··· SUPPLIED RECORDS

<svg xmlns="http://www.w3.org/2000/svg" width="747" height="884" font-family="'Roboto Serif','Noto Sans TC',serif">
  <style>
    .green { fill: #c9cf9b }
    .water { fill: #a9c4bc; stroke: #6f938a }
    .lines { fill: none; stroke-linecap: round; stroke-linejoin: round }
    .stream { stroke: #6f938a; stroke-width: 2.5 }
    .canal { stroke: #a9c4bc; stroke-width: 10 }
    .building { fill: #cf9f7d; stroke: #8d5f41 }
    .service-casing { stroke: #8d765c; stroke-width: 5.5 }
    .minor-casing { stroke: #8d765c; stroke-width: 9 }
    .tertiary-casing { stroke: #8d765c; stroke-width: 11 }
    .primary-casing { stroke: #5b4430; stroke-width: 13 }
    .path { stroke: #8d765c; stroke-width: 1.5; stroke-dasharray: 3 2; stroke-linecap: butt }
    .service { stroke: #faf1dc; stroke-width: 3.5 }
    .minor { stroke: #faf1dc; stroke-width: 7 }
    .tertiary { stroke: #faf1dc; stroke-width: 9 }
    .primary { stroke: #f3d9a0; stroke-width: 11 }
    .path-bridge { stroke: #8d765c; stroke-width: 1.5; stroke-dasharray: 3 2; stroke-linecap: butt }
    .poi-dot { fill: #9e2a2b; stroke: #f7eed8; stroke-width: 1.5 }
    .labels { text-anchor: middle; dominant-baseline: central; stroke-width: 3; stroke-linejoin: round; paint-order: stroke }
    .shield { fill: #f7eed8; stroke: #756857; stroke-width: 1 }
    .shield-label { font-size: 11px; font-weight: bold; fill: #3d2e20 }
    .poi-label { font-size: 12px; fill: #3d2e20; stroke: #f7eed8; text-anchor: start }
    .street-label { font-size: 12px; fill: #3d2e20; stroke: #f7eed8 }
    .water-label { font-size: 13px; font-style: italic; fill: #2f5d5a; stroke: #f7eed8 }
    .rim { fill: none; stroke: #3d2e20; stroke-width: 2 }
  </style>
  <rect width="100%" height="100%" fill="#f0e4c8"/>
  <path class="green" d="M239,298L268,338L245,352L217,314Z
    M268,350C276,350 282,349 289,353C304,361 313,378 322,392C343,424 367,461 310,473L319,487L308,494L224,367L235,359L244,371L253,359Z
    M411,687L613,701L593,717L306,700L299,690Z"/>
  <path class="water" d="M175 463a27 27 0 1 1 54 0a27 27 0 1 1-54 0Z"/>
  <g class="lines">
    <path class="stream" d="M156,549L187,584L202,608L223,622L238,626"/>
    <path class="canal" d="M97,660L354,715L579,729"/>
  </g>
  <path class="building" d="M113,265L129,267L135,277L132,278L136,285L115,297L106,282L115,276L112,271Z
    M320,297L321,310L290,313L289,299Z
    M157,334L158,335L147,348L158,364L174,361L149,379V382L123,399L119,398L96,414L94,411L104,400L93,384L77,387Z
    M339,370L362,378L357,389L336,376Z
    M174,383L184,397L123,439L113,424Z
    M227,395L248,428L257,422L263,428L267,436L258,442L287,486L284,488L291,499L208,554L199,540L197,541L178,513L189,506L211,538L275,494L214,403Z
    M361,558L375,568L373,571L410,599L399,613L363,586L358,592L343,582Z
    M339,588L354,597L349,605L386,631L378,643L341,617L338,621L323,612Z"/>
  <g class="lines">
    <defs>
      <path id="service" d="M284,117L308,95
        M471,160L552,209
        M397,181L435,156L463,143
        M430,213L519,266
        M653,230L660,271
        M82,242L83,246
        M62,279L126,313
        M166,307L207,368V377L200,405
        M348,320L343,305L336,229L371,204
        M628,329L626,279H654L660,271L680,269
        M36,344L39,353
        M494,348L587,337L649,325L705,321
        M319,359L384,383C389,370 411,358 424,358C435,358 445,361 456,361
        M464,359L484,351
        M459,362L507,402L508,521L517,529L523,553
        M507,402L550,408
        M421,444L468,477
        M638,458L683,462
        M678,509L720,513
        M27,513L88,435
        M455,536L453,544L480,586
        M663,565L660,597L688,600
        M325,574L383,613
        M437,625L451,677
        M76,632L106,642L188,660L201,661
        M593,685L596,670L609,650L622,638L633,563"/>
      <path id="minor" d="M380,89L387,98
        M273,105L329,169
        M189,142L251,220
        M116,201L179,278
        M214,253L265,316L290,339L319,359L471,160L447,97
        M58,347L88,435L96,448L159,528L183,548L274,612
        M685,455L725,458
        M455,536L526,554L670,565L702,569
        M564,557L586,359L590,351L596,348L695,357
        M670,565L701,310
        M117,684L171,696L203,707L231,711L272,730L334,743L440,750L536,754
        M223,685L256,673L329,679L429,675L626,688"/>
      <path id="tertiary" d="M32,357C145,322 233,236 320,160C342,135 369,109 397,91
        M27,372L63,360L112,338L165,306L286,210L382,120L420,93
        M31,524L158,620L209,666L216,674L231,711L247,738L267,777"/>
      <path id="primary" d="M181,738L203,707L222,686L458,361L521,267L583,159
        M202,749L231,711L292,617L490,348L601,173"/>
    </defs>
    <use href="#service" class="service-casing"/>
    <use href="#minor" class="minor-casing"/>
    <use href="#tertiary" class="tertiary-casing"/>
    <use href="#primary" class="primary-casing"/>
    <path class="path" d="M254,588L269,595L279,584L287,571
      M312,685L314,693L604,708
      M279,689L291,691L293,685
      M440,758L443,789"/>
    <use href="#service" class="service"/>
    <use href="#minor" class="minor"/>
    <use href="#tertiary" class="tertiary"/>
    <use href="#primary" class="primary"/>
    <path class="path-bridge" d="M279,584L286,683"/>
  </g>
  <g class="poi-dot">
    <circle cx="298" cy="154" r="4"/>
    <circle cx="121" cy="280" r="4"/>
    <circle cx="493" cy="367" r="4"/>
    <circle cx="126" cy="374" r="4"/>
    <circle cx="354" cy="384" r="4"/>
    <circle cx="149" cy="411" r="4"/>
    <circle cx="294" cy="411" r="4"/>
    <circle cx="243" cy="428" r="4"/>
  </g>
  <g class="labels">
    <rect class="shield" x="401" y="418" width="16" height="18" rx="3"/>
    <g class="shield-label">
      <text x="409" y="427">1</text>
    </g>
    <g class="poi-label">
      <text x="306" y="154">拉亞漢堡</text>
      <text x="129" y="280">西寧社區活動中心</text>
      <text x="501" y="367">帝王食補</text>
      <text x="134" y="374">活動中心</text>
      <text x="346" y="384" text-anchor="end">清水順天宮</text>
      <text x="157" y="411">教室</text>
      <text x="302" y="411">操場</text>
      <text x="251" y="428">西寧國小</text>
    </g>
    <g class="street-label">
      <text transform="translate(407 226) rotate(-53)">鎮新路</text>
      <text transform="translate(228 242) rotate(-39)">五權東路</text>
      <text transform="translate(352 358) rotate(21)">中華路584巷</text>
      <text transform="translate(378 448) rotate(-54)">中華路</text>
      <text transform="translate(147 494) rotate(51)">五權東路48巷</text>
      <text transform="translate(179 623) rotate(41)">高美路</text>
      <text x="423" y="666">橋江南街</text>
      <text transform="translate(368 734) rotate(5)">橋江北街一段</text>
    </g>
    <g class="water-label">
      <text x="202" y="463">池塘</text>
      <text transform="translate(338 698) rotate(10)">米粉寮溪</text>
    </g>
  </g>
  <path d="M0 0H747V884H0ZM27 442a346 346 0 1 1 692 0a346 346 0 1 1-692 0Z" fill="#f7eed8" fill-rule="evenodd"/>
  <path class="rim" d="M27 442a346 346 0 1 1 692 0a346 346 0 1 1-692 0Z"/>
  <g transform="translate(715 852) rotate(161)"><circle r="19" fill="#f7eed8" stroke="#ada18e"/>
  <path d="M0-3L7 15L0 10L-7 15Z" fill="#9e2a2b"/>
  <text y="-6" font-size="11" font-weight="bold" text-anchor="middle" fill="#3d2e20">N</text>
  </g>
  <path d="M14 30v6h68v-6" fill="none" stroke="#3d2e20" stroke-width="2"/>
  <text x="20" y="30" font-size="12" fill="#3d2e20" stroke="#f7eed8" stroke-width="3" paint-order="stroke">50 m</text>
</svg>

······

__REQUIREMENT__:
Beginning at the line with "#a9c4bc; stroke: #6f938a" and stopping after the line with "#5b4430; stroke-width: 13", please write out every line of the data above exactly and nothing else.

__SOLUTION TO THIS EXERCISE__:
    .water { fill: #a9c4bc; stroke: #6f938a }
    .lines { fill: none; stroke-linecap: round; stroke-linejoin: round }
    .stream { stroke: #6f938a; stroke-width: 2.5 }
    .canal { stroke: #a9c4bc; stroke-width: 10 }
    .building { fill: #cf9f7d; stroke: #8d5f41 }
    .service-casing { stroke: #8d765c; stroke-width: 5.5 }
    .minor-casing { stroke: #8d765c; stroke-width: 9 }
    .tertiary-casing { stroke: #8d765c; stroke-width: 11 }
    .primary-casing { stroke: #5b4430; stroke-width: 13 }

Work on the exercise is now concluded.